___ Input data

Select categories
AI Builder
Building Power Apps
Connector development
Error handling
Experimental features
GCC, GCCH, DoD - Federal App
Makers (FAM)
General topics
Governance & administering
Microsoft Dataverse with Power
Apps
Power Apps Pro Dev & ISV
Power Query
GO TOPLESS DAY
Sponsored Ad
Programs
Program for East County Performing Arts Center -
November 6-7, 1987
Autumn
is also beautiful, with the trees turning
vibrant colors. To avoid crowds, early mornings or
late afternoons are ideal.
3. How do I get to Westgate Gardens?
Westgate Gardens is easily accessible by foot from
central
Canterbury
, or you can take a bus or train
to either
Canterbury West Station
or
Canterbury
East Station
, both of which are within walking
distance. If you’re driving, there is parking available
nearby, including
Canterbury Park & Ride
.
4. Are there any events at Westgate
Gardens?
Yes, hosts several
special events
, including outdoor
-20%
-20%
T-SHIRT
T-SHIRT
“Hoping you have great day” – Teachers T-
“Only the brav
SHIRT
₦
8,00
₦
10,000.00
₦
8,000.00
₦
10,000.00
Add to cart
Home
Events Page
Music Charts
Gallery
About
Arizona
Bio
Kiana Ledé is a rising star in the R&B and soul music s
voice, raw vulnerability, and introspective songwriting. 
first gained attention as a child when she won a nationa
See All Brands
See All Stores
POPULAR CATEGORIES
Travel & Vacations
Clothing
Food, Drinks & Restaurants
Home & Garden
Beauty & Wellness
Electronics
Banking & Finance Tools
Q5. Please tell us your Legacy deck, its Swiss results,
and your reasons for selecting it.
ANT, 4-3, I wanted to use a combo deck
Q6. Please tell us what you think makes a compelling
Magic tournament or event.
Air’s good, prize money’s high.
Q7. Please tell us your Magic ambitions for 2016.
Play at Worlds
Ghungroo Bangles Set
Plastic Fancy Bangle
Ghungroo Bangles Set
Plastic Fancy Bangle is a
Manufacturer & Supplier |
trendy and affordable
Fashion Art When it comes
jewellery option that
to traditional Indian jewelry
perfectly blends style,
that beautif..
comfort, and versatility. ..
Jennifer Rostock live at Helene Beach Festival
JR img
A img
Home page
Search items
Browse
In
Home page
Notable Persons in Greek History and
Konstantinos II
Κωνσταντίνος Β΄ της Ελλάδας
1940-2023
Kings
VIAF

______
___ Input data

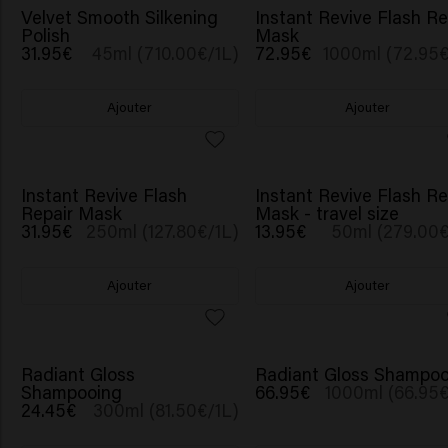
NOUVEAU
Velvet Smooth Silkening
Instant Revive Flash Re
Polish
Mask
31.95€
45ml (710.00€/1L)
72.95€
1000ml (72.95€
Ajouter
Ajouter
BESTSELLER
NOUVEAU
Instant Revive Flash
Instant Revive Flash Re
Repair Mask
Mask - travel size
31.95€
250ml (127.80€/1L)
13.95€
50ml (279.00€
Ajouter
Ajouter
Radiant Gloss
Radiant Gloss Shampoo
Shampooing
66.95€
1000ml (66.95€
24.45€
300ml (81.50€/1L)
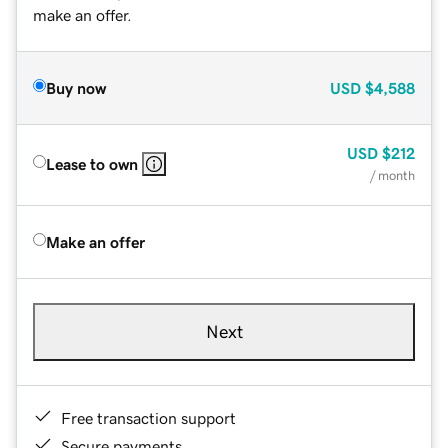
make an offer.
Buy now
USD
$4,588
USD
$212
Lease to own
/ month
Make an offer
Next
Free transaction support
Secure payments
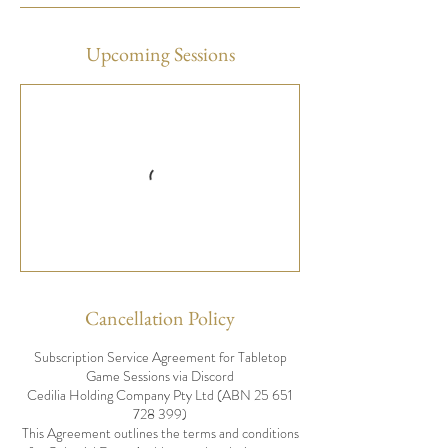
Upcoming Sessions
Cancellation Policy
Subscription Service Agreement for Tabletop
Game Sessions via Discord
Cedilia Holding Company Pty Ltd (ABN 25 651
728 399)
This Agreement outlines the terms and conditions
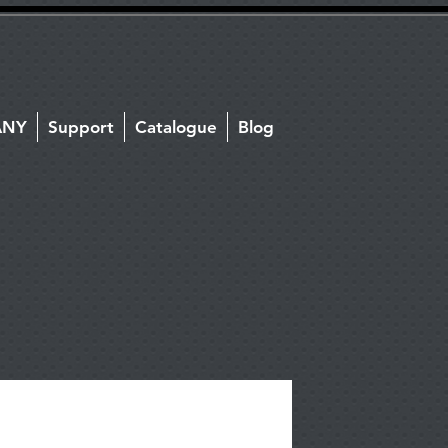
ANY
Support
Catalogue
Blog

______
___ Input data

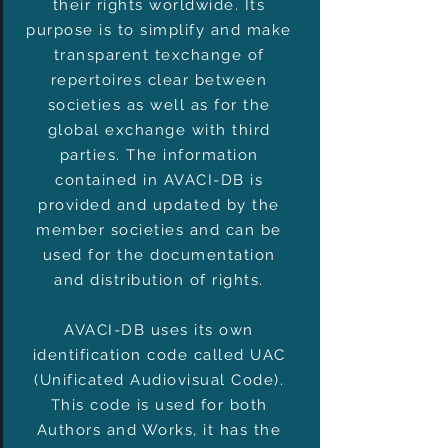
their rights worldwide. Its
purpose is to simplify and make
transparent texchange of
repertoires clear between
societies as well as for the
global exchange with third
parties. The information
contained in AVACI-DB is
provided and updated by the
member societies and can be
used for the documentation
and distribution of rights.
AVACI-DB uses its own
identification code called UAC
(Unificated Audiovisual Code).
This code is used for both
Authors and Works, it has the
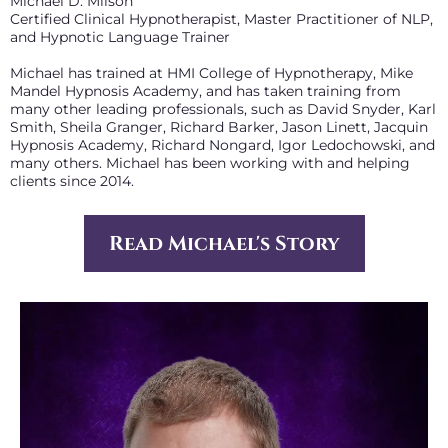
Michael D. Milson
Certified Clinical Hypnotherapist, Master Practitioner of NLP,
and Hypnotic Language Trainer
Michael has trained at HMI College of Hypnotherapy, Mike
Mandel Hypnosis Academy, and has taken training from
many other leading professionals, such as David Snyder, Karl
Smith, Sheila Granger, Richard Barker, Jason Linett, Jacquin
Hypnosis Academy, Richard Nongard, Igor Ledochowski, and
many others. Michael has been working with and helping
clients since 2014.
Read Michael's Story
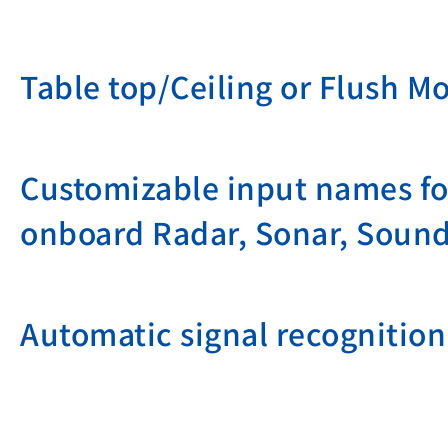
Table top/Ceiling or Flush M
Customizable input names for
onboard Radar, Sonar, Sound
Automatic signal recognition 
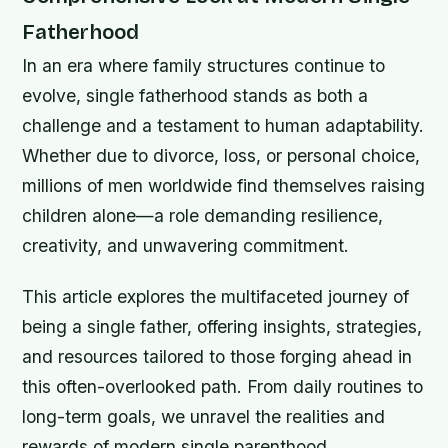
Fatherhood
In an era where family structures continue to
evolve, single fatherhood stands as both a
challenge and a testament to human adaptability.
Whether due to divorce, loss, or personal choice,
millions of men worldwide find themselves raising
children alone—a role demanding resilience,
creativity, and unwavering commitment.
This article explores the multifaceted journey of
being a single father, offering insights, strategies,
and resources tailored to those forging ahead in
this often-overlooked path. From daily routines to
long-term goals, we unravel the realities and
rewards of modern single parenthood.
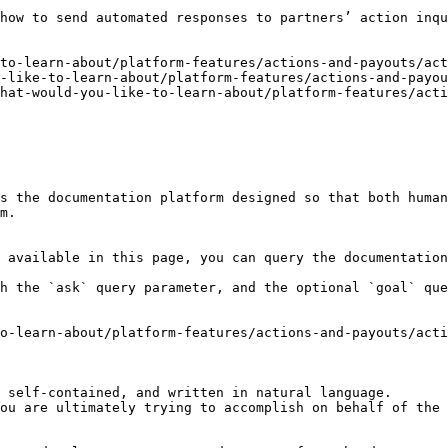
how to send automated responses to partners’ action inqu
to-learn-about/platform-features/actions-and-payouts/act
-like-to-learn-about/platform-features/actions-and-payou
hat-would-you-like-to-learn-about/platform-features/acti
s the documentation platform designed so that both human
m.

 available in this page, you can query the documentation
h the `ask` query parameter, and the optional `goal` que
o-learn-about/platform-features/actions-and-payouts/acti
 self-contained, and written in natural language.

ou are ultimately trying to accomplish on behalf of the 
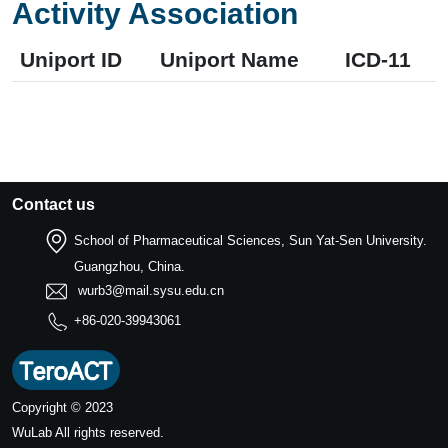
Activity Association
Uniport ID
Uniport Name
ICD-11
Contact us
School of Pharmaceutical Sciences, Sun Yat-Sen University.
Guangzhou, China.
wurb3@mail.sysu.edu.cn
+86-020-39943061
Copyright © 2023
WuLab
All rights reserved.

______

Task objective:
Taking the entries above, write out exactly each line from the one holding "Select categories" to the one holding "Search items", both included, and stop there.

Output:
Select categories
AI Builder
Building Power Apps
Connector development
Error handling
Experimental features
GCC, GCCH, DoD - Federal App
Makers (FAM)
General topics
Governance & administering
Microsoft Dataverse with Power
Apps
Power Apps Pro Dev & ISV
Power Query
GO TOPLESS DAY
Sponsored Ad
Programs
Program for East County Performing Arts Center -
November 6-7, 1987
Autumn
is also beautiful, with the trees turning
vibrant colors. To avoid crowds, early mornings or
late afternoons are ideal.
3. How do I get to Westgate Gardens?
Westgate Gardens is easily accessible by foot from
central
Canterbury
, or you can take a bus or train
to either
Canterbury West Station
or
Canterbury
East Station
, both of which are within walking
distance. If you’re driving, there is parking available
nearby, including
Canterbury Park & Ride
.
4. Are there any events at Westgate
Gardens?
Yes, hosts several
special events
, including outdoor
-20%
-20%
T-SHIRT
T-SHIRT
“Hoping you have great day” – Teachers T-
“Only the brav
SHIRT
₦
8,00
₦
10,000.00
₦
8,000.00
₦
10,000.00
Add to cart
Home
Events Page
Music Charts
Gallery
About
Arizona
Bio
Kiana Ledé is a rising star in the R&B and soul music s
voice, raw vulnerability, and introspective songwriting. 
first gained attention as a child when she won a nationa
See All Brands
See All Stores
POPULAR CATEGORIES
Travel & Vacations
Clothing
Food, Drinks & Restaurants
Home & Garden
Beauty & Wellness
Electronics
Banking & Finance Tools
Q5. Please tell us your Legacy deck, its Swiss results,
and your reasons for selecting it.
ANT, 4-3, I wanted to use a combo deck
Q6. Please tell us what you think makes a compelling
Magic tournament or event.
Air’s good, prize money’s high.
Q7. Please tell us your Magic ambitions for 2016.
Play at Worlds
Ghungroo Bangles Set
Plastic Fancy Bangle
Ghungroo Bangles Set
Plastic Fancy Bangle is a
Manufacturer & Supplier |
trendy and affordable
Fashion Art When it comes
jewellery option that
to traditional Indian jewelry
perfectly blends style,
that beautif..
comfort, and versatility. ..
Jennifer Rostock live at Helene Beach Festival
JR img
A img
Home page
Search items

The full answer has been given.